Terror/Cactus Present Their Trippy Northwest Take on Cumbia Digital

Published: November 21, 2018
The Seattle band delivers a new album and stages a party at Timbre Room. by Greg Scruggs

Seattle is almost 7,000 miles from Buenos Aires, but our city is finding a niche for the hypnotically irresistible sound of cumbia. For the uninitiated, cumbia is a pan–Latin American folkloric genre that originated in Colombia. It has a trademark guitar style and an unmistakable steady beat from the güiro, a shaker-like percussion instrument. Like a slower cousin of salsa, it's also a popular partner dance.

Argentine producers have been experimenting with cumbia electronically for a decade. Many of those "cumbia digital" pioneers passed through the groundbreaking ZZK Records. The Argentine label's most recent Seattle stop was in June at Barboza, where they found the perfect local opener: Terror/Cactus.

Terror/Cactus is the bridge between these two otherwise disparate cities, the brainchild of 31-year-old Martín Selasco, who was born in Buenos Aires, was raised in Miami, and moved to Seattle as a teenager. His grandfather ran popular Argentine record label Music Hall, and his father continued the imprint's distribution from Florida, where the young Martín was initiated into the family business.

"As a kid, I'd hang out in the warehouse, help him box up CDs, and put labels on packages," Selasco said in an interview. "I discovered a lot of Latin American folk that way."

As an adolescent, Selasco went from a nearly all-Latinx school environment in Miami to being the odd one out here, where he was ignorantly teased for being "Mexican," even though Seattle is closer to Mexico City than Buenos Aires is.

Music helped him cope. "I have been making music my whole life—electronic tango, indie pop with Argentine folklore mixed in, some cumbia, spazzy garage pop," he recounted.

And despite the harassment at school, the Emerald City provided some advantages. "Seattle has this amazing music scene that is especially accessible to younger people with all-ages shows," he said. "Miami felt like a more adult city."

Taking a cue from the ZZK sound, Selasco's Terror/Cactus project is of a more recent vintage, inspired by current events.

"I started making cumbia right after Trump got elected.

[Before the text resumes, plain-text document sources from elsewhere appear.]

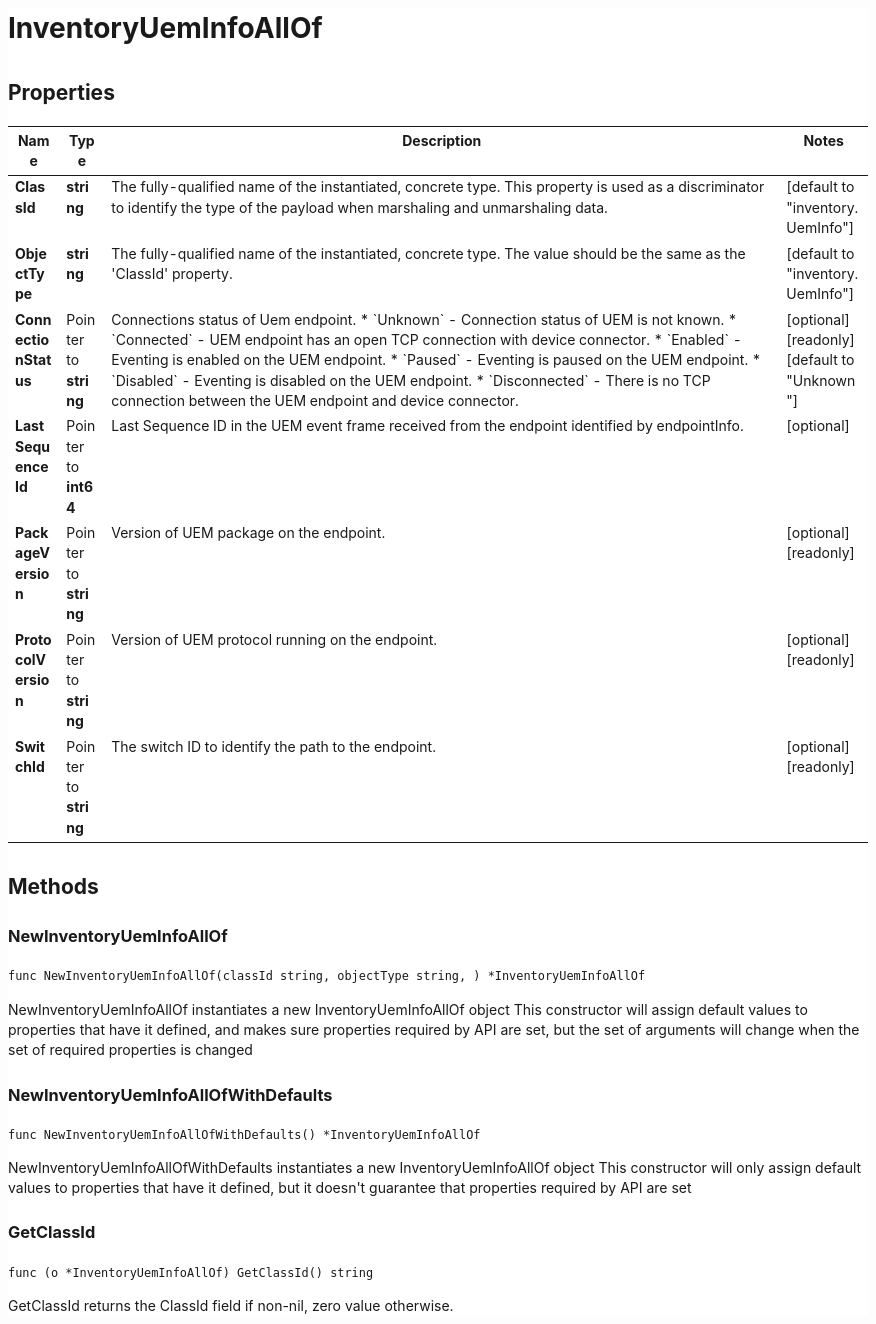 # InventoryUemInfoAllOf

## Properties

Name | Type | Description | Notes
------------ | ------------- | ------------- | -------------
**ClassId** | **string** | The fully-qualified name of the instantiated, concrete type. This property is used as a discriminator to identify the type of the payload when marshaling and unmarshaling data. | [default to "inventory.UemInfo"]
**ObjectType** | **string** | The fully-qualified name of the instantiated, concrete type. The value should be the same as the &#39;ClassId&#39; property. | [default to "inventory.UemInfo"]
**ConnectionStatus** | Pointer to **string** | Connections status of Uem endpoint. * &#x60;Unknown&#x60; - Connection status of UEM is not known. * &#x60;Connected&#x60; - UEM endpoint has an open TCP connection with device connector. * &#x60;Enabled&#x60; - Eventing is enabled on the UEM endpoint. * &#x60;Paused&#x60; - Eventing is paused on the UEM endpoint. * &#x60;Disabled&#x60; - Eventing is disabled on the UEM endpoint. * &#x60;Disconnected&#x60; - There is no TCP connection between the UEM endpoint and device connector. | [optional] [readonly] [default to "Unknown"]
**LastSequenceId** | Pointer to **int64** | Last Sequence ID in the UEM event frame received from the endpoint identified by endpointInfo. | [optional] 
**PackageVersion** | Pointer to **string** | Version of UEM package on the endpoint. | [optional] [readonly] 
**ProtocolVersion** | Pointer to **string** | Version of UEM protocol running on the endpoint. | [optional] [readonly] 
**SwitchId** | Pointer to **string** | The switch ID to identify the path to the endpoint. | [optional] [readonly] 

## Methods

### NewInventoryUemInfoAllOf

`func NewInventoryUemInfoAllOf(classId string, objectType string, ) *InventoryUemInfoAllOf`

NewInventoryUemInfoAllOf instantiates a new InventoryUemInfoAllOf object
This constructor will assign default values to properties that have it defined,
and makes sure properties required by API are set, but the set of arguments
will change when the set of required properties is changed

### NewInventoryUemInfoAllOfWithDefaults

`func NewInventoryUemInfoAllOfWithDefaults() *InventoryUemInfoAllOf`

NewInventoryUemInfoAllOfWithDefaults instantiates a new InventoryUemInfoAllOf object
This constructor will only assign default values to properties that have it defined,
but it doesn't guarantee that properties required by API are set

### GetClassId

`func (o *InventoryUemInfoAllOf) GetClassId() string`

GetClassId returns the ClassId field if non-nil, zero value otherwise.

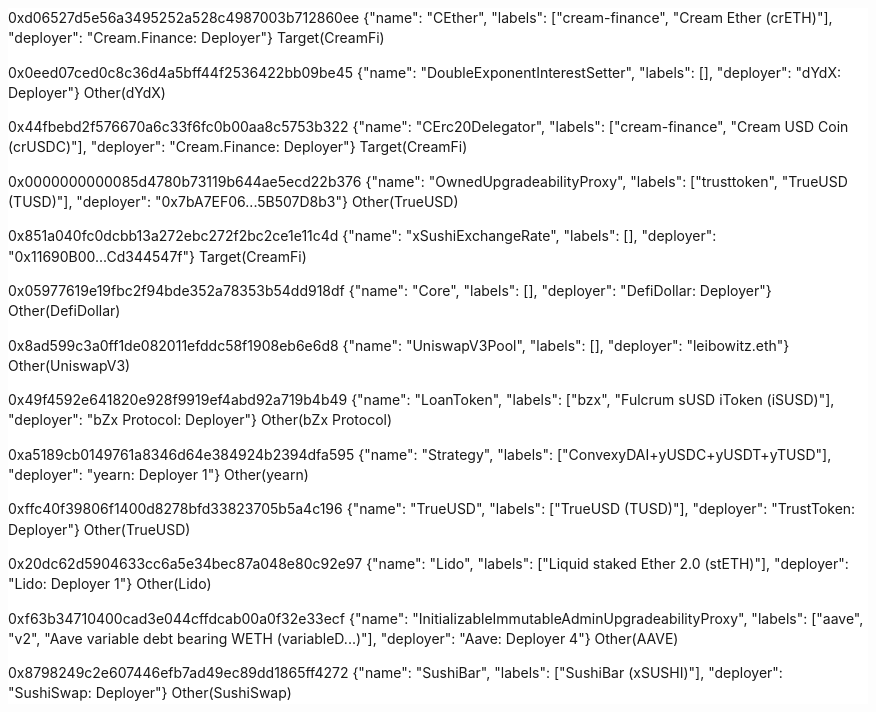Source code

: 0xd06527d5e56a3495252a528c4987003b712860ee
{"name": "CEther", "labels": ["cream-finance", "Cream Ether (crETH)"], "deployer": "Cream.Finance: Deployer"}
Target(CreamFi)

0x0eed07ced0c8c36d4a5bff44f2536422bb09be45
{"name": "DoubleExponentInterestSetter", "labels": [], "deployer": "dYdX: Deployer"}
Other(dYdX)

0x44fbebd2f576670a6c33f6fc0b00aa8c5753b322
{"name": "CErc20Delegator", "labels": ["cream-finance", "Cream USD Coin (crUSDC)"], "deployer": "Cream.Finance: Deployer"}
Target(CreamFi)

0x0000000000085d4780b73119b644ae5ecd22b376
{"name": "OwnedUpgradeabilityProxy", "labels": ["trusttoken", "TrueUSD (TUSD)"], "deployer": "0x7bA7EF06...5B507D8b3"}
Other(TrueUSD)

0x851a040fc0dcbb13a272ebc272f2bc2ce1e11c4d
{"name": "xSushiExchangeRate", "labels": [], "deployer": "0x11690B00...Cd344547f"}
Target(CreamFi)

0x05977619e19fbc2f94bde352a78353b54dd918df
{"name": "Core", "labels": [], "deployer": "DefiDollar: Deployer"}
Other(DefiDollar)

0x8ad599c3a0ff1de082011efddc58f1908eb6e6d8
{"name": "UniswapV3Pool", "labels": [], "deployer": "leibowitz.eth"}
Other(UniswapV3)

0x49f4592e641820e928f9919ef4abd92a719b4b49
{"name": "LoanToken", "labels": ["bzx", "Fulcrum sUSD iToken (iSUSD)"], "deployer": "bZx Protocol: Deployer"}
Other(bZx Protocol)

0xa5189cb0149761a8346d64e384924b2394dfa595
{"name": "Strategy", "labels": ["ConvexyDAI+yUSDC+yUSDT+yTUSD"], "deployer": "yearn: Deployer 1"}
Other(yearn)

0xffc40f39806f1400d8278bfd33823705b5a4c196
{"name": "TrueUSD", "labels": ["TrueUSD (TUSD)"], "deployer": "TrustToken: Deployer"}
Other(TrueUSD)

0x20dc62d5904633cc6a5e34bec87a048e80c92e97
{"name": "Lido", "labels": ["Liquid staked Ether 2.0 (stETH)"], "deployer": "Lido: Deployer 1"}
Other(Lido)

0xf63b34710400cad3e044cffdcab00a0f32e33ecf
{"name": "InitializableImmutableAdminUpgradeabilityProxy", "labels": ["aave", "v2", "Aave variable debt bearing WETH (variableD...)"], "deployer": "Aave: Deployer 4"}
Other(AAVE)

0x8798249c2e607446efb7ad49ec89dd1865ff4272
{"name": "SushiBar", "labels": ["SushiBar (xSUSHI)"], "deployer": "SushiSwap: Deployer"}
Other(SushiSwap)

Because he misrepresented Latin Americans and immigrants so terribly, I wanted not only to celebrate my Latin American roots but also the pan-Latin unifying experience of cumbia," Selasco said.

Terror/Cactus's second album, Impulsos, drops on December 1 with a release party at Timbre Room, where Selasco (on guitar) will be joined by David Plell (of garage rockers Powerbleeder) on timbales and güiro, while free-jazz outfit the Sky Is a Suitcase's Mike Gebhart handles percussion.

The eight tracks on Impulsos alternate from the brooding, atmospheric melancholy of "Serpiente Nocturna" and "Voces de Barro" to bouncy, eight-bit beats on "Danza de las Pirañas." Selasco's semi-psychedelic, semi-surf-rock guitar shines throughout, most notably on "La Quebrada."

All that instrumentation stands for itself, as Terror/Cactus eschew lyrics and perform in masks.

"I don't want to be singing about me and my personal experience," Selasco said. "I'm fascinated by the idea of embodying something else and playing around with identity, how other people might see you and how you might see yourself differently with a mask."

"I've always liked to make masks," he added. "They represent otherworldly things."